II. - Le contrôle sur site se fait a minima par les moyens suivants :
- analyse des documents nouveaux ou révisés et des enregistrements du système qualité ;
- examen de la traçabilité documentaire des prestations réalisées ;
- examen des enregistrements liés entre autres à la réalisation et l'exploitation des audits internes et revues de direction et à l'exploitation des outils de progrès ;
- entretiens avec le personnel, y compris avec un membre du dispositif de préservation de l'impartialité si celui-ci n'est pas constitué en comité avec des réunions formelles qui pourraient faire l'objet d'une observation d'activité (l'entretien avec un membre du dispositif peut se faire à distance) ;
- observation de la réalisation de prestations s'intégrant dans la portée d'agrément.
Article 9
Rapport de contrôle.
Au terme de ses travaux d'investigation, l'organisme de contrôle mentionné au II de l'article D. 125-46 du code de la construction et de l'habitation délivre un rapport comprenant :
- une description du champ d'évaluation et des points examinés ;
- une liste des documents clés examinés et des personnes interrogées ;
- une description de la situation observée ;
- les éventuelles non-conformités relevées ;
- le cas échéant, l'état d'avancement des plans d'actions correctives mis en œuvre ;
- les éventuelles demandes de clarification ;
- les remarques générales et techniques quant à l'aptitude de l'organisme à réaliser les activités objets de son agrément, et quant à sa capacité à lever les non-conformités relevées.
Article 10
Instruction des rapports de contrôle et des plans d'actions correctives par l'organisme d'instruction.

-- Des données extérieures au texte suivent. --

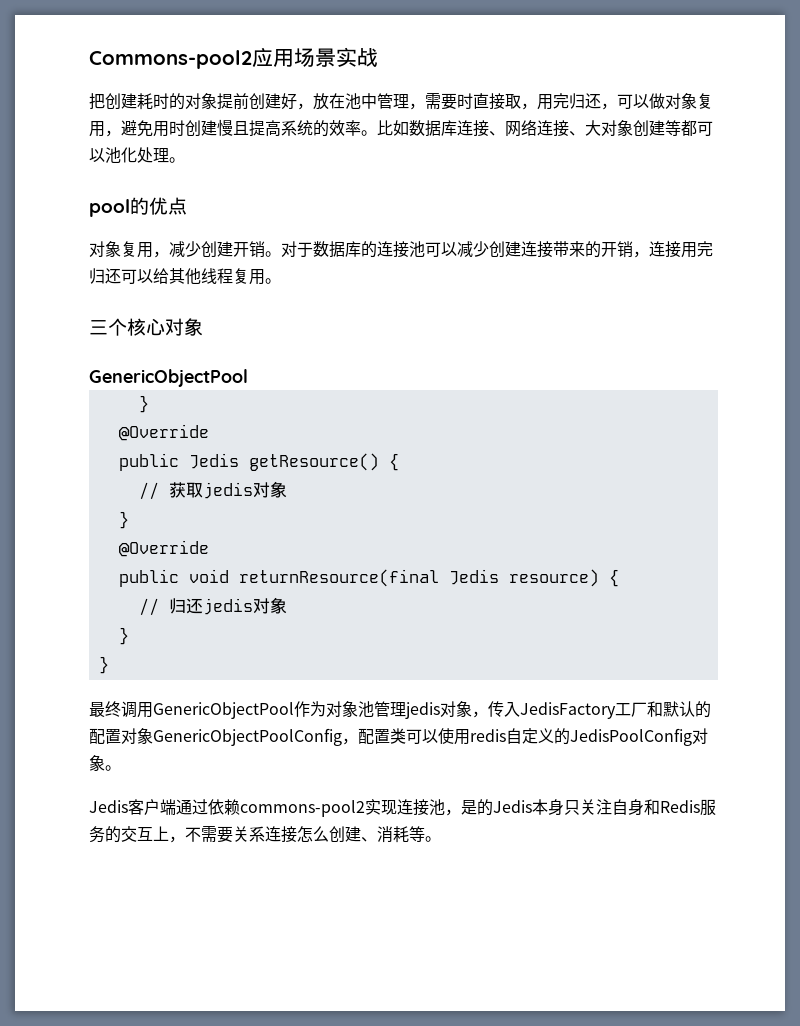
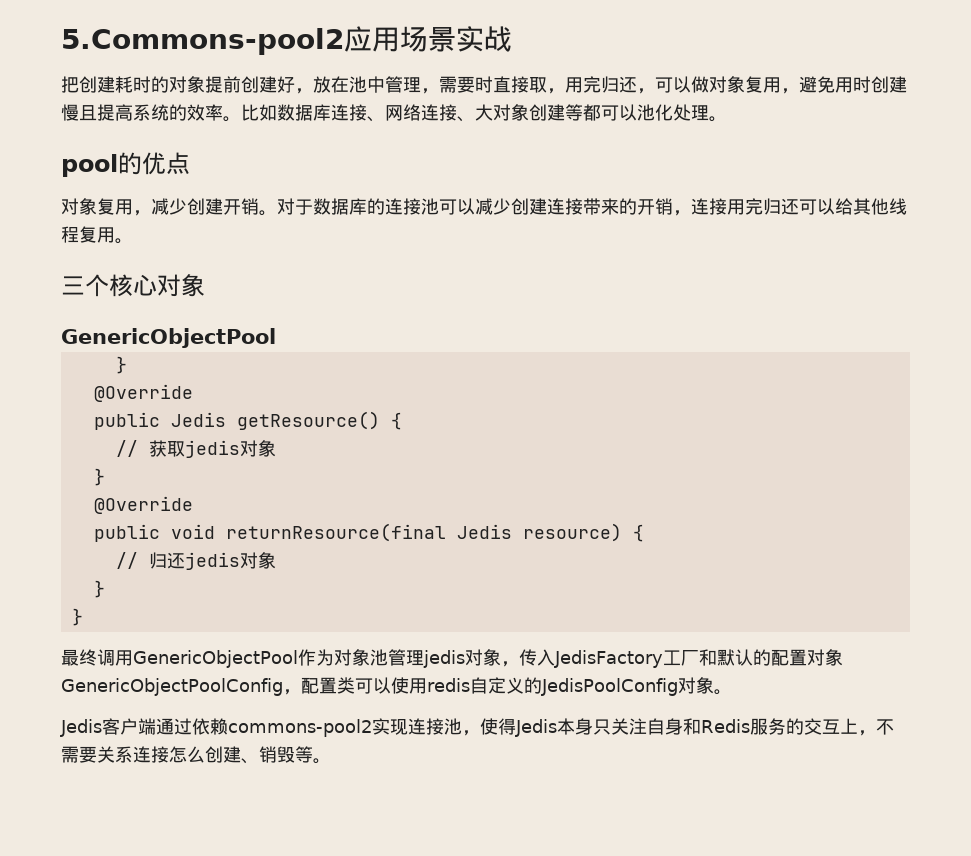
[89,50,252,69] Commons-pool2 -> [61,28,344,55] 5.Commons-pool2
[461,799,493,816] 是的 -> [480,718,516,735] 使得
[377,826,409,843] 消耗 -> [259,746,295,763] 销毁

L'organisme d'instruction remet aux services des ministres chargés de la construction et de l'énergie les conclusions de l'instruction du rapport de contrôle et l'éventuel plan d'actions correctives dans un délai d'un mois à compter de la date où ils lui ont été transmis par l'organisme de contrôle.
Les conclusions de l'organisme d'instruction à la suite de l'analyse des rapports de contrôle et des plans d'actions correctives comprennent a minima :
- les points à porter à l'attention de la commission d'agrément sur les éléments majeurs du dossier (non-conformités, fraudes, volumétrie de l'activité, etc.) et une appréciation globale à la suite du contrôle sur site (satisfaisant, satisfaisant avec réserves, non satisfaisant) ;
- des propositions à la commission d'agrément d'évaluation du niveau des non-conformités observées ;
- l'analyse de la pertinence des actions envisagées par l'organisme dans son plan d'actions correctives le cas échéant.
Article 11
Dispositions à prendre en cas de modification, de suspension, de retrait d'agrément ou de cessation d'activité de l'organisme.
Dans le cas d'une modification substantielle des référentiels des signes de qualité, l'organisme disposant d'un agrément transmet aux services des ministres chargés de la construction et de l'énergie les référentiels modifiés. L'instruction du dossier se fait conformément à l'article 3 du présent arrêté.
Les dispositions à prendre en cas de suspension, de retrait d'agrément ou de cessation d'activité de l'organisme sont précisées en annexe III.
Article 12
Le présent arrêté sera publié au Journal officiel de la République française.